From the data below, give the number of lines holding the word "format", with nothing else added.
>>
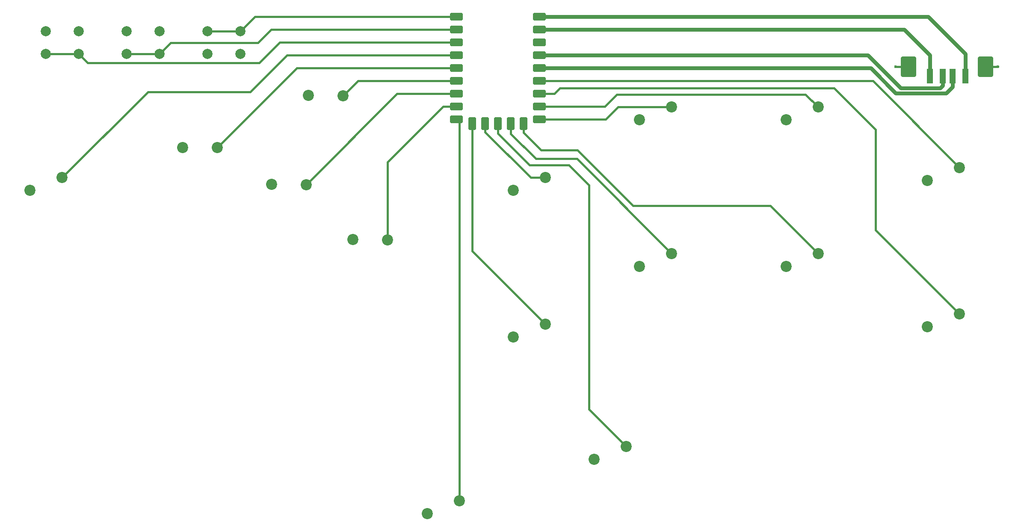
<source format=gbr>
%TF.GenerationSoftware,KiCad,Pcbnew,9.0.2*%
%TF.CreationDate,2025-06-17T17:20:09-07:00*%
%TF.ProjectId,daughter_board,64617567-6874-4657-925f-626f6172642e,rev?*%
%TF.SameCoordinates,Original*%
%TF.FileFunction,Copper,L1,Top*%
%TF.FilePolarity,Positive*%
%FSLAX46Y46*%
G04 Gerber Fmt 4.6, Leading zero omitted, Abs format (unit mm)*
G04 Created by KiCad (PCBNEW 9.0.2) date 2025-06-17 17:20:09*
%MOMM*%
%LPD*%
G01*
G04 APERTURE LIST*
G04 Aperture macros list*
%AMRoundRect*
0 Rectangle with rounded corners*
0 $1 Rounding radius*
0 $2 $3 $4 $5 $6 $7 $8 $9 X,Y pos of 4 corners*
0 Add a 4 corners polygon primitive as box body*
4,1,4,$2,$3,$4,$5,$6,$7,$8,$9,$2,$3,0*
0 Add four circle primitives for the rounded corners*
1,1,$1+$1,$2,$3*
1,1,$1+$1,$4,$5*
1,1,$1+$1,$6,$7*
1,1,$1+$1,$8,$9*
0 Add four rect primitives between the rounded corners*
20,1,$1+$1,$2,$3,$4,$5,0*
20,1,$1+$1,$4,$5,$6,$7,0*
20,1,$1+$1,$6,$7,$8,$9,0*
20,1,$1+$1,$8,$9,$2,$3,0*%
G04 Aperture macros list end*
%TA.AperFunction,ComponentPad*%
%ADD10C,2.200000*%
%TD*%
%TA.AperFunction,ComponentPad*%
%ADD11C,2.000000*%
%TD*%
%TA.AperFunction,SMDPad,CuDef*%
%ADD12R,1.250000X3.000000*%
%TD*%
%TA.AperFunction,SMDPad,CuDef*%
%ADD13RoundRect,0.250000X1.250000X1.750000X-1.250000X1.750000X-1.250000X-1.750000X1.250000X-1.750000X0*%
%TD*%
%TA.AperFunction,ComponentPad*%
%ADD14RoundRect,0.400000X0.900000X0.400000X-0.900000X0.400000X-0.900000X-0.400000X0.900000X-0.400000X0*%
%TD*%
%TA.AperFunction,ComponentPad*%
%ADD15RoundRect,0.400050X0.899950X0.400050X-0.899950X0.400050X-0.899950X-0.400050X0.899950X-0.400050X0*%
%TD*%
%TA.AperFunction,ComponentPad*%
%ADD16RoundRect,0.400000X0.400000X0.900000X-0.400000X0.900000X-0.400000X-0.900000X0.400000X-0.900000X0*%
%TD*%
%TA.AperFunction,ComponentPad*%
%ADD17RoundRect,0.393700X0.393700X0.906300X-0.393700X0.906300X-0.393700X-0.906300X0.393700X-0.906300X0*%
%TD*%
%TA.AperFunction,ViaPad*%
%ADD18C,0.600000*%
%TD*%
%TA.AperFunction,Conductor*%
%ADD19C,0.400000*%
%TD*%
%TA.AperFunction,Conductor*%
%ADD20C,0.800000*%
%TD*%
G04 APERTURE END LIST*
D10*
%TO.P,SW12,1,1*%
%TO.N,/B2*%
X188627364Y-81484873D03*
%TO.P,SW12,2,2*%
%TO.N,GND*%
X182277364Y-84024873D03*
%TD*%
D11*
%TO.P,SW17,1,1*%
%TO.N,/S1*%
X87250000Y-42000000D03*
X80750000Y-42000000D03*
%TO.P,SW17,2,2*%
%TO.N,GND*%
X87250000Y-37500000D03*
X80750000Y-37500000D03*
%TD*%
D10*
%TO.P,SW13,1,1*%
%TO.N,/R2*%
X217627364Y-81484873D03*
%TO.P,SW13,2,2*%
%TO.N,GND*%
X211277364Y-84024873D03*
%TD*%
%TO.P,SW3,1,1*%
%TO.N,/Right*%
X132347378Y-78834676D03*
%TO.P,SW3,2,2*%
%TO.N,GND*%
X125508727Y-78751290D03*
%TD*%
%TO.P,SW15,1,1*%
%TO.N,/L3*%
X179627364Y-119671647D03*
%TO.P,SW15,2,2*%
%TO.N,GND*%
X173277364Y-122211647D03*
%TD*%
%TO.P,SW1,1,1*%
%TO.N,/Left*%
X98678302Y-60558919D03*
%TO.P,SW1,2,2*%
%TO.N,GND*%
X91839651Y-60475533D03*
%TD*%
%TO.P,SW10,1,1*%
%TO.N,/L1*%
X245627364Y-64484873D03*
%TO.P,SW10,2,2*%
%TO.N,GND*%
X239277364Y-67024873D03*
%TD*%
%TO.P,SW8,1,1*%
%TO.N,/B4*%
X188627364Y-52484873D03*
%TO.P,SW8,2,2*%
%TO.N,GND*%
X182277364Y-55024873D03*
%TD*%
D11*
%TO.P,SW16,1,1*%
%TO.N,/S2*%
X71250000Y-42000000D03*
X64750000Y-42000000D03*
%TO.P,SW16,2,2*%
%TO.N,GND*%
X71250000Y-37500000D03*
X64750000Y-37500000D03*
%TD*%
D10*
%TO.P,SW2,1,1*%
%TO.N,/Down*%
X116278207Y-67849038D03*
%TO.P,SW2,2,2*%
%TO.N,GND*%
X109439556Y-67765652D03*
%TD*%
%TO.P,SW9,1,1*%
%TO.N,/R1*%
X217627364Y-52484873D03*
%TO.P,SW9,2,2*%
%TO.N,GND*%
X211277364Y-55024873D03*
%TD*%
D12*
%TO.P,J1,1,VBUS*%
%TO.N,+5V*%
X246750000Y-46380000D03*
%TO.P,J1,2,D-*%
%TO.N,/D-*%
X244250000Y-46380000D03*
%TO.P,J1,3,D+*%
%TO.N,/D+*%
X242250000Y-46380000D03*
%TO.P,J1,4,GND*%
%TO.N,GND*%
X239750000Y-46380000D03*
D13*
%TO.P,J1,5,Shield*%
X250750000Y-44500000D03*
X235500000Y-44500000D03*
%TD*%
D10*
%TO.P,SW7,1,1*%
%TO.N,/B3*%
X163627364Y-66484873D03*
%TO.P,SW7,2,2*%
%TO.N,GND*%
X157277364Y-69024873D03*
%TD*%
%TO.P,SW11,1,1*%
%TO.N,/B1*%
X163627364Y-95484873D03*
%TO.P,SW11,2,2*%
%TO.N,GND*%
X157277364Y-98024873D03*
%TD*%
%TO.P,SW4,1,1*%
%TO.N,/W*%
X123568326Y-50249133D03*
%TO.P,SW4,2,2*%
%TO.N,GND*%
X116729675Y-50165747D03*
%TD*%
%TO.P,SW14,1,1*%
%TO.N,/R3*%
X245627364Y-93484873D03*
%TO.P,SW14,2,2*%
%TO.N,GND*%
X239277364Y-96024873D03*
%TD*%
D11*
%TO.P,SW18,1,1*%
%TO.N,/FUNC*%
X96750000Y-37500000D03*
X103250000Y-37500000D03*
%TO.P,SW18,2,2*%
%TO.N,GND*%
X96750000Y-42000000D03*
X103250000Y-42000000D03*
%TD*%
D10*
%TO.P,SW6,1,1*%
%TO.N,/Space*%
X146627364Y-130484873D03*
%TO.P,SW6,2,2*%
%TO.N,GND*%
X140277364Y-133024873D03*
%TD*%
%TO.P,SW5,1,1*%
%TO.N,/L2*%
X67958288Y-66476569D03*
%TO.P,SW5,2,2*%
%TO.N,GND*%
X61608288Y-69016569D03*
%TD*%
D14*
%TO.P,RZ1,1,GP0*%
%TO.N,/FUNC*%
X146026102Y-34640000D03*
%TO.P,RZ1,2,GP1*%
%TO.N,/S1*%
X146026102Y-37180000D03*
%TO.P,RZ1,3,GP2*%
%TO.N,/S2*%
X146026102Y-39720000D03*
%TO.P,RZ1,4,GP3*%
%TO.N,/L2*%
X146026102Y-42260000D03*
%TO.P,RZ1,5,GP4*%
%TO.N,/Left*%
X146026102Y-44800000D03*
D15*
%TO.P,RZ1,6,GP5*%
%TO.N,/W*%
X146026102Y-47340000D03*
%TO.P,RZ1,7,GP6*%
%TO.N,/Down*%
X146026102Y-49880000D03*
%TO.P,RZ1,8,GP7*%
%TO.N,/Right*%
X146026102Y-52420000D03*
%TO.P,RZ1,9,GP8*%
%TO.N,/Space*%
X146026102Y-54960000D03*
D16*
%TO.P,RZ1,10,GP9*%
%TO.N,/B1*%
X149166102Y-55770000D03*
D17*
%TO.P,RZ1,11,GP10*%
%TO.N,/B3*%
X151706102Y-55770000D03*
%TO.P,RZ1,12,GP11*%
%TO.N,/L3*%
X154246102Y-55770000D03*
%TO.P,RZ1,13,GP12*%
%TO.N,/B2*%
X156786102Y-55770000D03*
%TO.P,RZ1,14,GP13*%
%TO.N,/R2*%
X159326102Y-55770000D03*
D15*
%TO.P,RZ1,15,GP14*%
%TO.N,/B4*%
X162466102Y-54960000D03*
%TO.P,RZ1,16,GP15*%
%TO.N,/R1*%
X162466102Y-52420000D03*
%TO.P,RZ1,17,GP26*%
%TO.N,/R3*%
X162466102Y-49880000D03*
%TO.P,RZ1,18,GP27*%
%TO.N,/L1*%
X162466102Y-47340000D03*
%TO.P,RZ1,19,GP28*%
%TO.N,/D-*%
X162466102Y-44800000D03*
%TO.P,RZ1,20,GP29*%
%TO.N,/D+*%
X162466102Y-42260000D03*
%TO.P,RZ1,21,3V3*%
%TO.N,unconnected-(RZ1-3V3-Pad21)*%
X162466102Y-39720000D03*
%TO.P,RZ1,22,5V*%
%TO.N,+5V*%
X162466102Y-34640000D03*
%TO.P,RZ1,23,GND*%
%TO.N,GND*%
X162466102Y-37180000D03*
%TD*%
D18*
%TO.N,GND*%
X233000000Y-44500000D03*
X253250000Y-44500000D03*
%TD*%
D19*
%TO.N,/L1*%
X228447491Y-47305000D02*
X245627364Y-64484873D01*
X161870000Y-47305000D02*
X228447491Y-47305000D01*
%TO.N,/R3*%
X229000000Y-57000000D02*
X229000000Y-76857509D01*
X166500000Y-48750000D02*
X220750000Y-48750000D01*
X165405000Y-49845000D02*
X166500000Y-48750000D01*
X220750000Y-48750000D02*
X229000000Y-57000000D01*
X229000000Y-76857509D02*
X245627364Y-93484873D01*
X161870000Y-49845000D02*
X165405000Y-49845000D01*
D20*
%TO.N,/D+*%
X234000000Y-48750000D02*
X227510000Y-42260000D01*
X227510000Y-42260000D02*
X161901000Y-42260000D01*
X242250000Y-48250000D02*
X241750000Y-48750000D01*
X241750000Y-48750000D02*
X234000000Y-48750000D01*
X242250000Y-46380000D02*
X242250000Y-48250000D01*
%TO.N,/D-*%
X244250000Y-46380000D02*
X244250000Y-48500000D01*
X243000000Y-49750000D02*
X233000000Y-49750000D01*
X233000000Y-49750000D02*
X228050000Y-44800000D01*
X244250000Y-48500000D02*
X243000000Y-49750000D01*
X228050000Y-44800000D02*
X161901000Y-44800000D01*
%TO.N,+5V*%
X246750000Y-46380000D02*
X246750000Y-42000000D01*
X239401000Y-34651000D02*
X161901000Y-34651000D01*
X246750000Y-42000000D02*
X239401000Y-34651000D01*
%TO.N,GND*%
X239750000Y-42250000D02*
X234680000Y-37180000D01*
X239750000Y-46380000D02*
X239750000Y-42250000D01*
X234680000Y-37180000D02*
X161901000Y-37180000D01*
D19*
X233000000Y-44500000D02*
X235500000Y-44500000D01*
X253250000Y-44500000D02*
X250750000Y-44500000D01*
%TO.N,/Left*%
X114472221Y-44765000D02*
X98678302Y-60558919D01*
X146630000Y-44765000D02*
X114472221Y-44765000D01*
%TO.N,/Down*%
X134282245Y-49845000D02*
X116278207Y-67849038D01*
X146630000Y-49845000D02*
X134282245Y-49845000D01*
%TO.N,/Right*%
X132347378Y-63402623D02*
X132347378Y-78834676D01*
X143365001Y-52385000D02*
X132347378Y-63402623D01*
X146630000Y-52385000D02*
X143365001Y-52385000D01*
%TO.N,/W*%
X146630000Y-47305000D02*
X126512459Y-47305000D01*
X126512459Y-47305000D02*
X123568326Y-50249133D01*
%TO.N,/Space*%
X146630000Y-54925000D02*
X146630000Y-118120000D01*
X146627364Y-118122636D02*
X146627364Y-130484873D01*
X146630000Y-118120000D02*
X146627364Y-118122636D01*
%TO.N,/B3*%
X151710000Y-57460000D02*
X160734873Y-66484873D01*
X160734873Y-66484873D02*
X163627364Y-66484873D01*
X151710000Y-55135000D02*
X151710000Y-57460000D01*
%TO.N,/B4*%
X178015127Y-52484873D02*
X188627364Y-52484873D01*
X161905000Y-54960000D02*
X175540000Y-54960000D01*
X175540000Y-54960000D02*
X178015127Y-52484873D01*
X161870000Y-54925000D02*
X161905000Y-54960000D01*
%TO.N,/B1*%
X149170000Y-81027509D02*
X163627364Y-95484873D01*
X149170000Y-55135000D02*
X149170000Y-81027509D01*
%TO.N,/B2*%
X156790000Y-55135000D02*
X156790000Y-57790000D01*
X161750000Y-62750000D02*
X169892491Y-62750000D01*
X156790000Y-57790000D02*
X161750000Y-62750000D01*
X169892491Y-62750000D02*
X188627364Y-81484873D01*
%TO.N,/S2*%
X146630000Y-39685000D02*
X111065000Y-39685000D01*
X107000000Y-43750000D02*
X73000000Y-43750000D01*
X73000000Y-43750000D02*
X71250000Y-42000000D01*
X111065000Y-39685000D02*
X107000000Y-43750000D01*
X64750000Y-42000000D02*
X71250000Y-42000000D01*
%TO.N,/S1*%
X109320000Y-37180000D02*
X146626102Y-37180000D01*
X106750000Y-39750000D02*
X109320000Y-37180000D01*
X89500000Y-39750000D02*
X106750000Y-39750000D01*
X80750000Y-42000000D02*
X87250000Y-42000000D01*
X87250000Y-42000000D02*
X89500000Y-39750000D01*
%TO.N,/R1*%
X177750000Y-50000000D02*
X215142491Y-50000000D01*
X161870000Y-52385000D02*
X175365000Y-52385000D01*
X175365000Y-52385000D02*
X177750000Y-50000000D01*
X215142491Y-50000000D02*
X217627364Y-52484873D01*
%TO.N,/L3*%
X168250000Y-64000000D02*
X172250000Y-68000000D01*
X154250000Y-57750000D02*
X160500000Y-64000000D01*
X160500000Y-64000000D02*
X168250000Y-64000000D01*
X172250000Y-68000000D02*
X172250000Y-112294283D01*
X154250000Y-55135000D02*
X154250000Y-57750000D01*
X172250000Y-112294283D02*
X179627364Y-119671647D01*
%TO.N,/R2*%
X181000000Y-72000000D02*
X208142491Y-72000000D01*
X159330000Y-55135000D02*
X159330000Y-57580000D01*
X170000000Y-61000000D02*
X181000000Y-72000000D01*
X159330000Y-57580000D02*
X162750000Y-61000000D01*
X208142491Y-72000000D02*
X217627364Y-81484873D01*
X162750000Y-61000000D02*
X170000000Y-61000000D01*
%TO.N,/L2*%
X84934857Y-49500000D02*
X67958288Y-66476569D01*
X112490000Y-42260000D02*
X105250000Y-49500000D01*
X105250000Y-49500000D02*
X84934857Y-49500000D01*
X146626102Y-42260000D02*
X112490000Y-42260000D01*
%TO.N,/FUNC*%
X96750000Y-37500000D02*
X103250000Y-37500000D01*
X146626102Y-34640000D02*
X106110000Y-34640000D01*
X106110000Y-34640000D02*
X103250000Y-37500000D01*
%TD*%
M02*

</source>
<<
#### Written reply:
2